TEXT SECTION:
•••

We’ve all heard the stories in the news: a product has failed, and someone who was hurt or injured as a result of that failure is filing a lawsuit. It might seem like an unlikely scenario – at least, until product liability becomes a major part of your life.
The truth is, product liability is a major factor in a lot of lawsuits, including many notable ones that make your local newspaper’s business section. But if you’re struggling as a result of product failure and you’re considering filing a lawsuit, nothing can seem more personal. That’s why it’s time to learn more about product liability and what it might mean for your situation.
Learning About the Potential Failures of Products
The first thing that you need to do is understand what product liability really means. For example, getting lung cancer after years of smoking a particular brand of cigarette won’t make the cigarette manufacturer liable – after all, they put a warning right on the box. There are a few ways manufacturers can earn or avoid product liability when something goes wrong. They include:
- Manufacturing defects – typically, the customer has nothing to do with this type of liability, which places much of the responsibility on the manufacturer themselves. Since they’re selling a product you should reasonably assume will work, when it fails because of faulty manufacturing, you’re probably not liable.

•••

DATA FOR ANALYSIS:
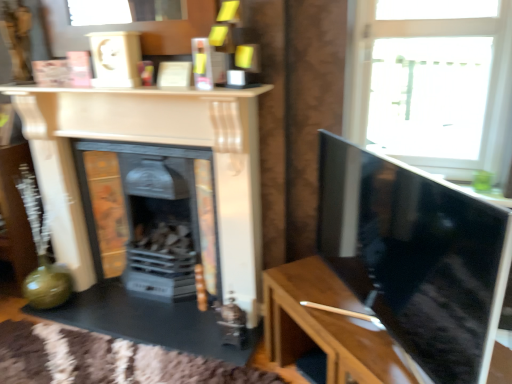
You are a GUI agent. You are given a task and a screenshot of the screen. Output one action in this format:
    pyautogui.click(x=<x>, y=<y>)
    Task: Click on the vacant space underneath matte cream fireplace at center, which ranks as the 1th fireplace in front-to-back order (from a real-world perspective)
    
    Given the screenshot: What is the action you would take?
    pyautogui.click(x=174, y=313)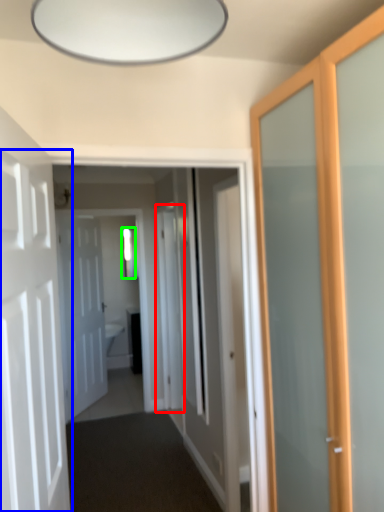
Question: Estimate the real-world distances between objects in this image. Which object is closer to screen door (highlighted by a red box), door (highlighted by a blue box) or window (highlighted by a green box)?

Choices:
 (A) door
 (B) window

Answer: (B)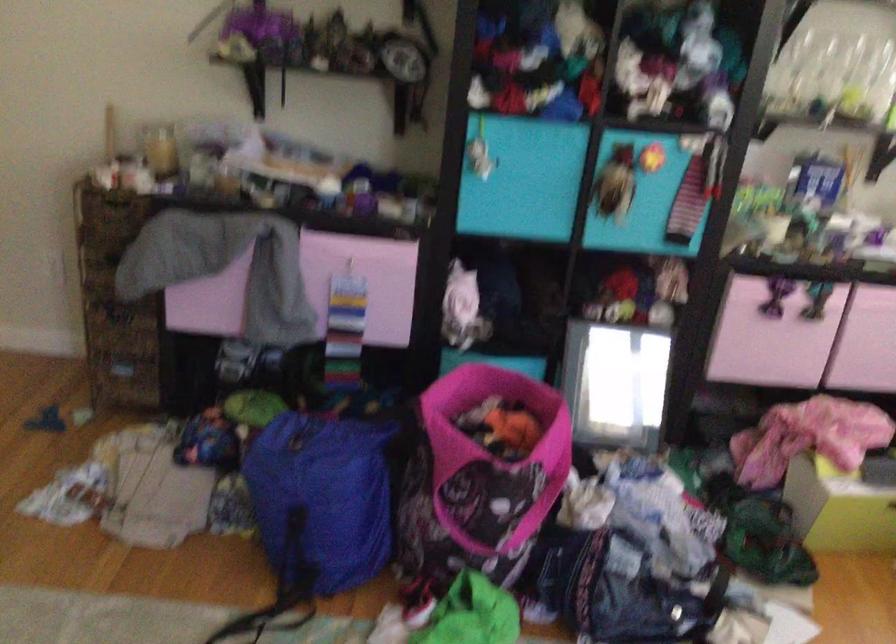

•••

WHAT TO DO:
1. Which sentences in the product liability text contain the word "liability"? Quote each one in full.
2. Copy the product liability text from "Learning About the" up to and including "probably not liable.".

RESULTS OF THE TASKS:
1.
- It might seem like an unlikely scenario – at least, until product liability becomes a major part of your life.
- The truth is, product liability is a major factor in a lot of lawsuits, including many notable ones that make your local newspaper’s business section.
- That’s why it’s time to learn more about product liability and what it might mean for your situation.
- The first thing that you need to do is understand what product liability really means.
- There are a few ways manufacturers can earn or avoid product liability when something goes wrong.
- Manufacturing defects – typically, the customer has nothing to do with this type of liability, which places much of the responsibility on the manufacturer themselves.

2.
Learning About the Potential Failures of Products
The first thing that you need to do is understand what product liability really means. For example, getting lung cancer after years of smoking a particular brand of cigarette won’t make the cigarette manufacturer liable – after all, they put a warning right on the box. There are a few ways manufacturers can earn or avoid product liability when something goes wrong. They include:
- Manufacturing defects – typically, the customer has nothing to do with this type of liability, which places much of the responsibility on the manufacturer themselves. Since they’re selling a product you should reasonably assume will work, when it fails because of faulty manufacturing, you’re probably not liable.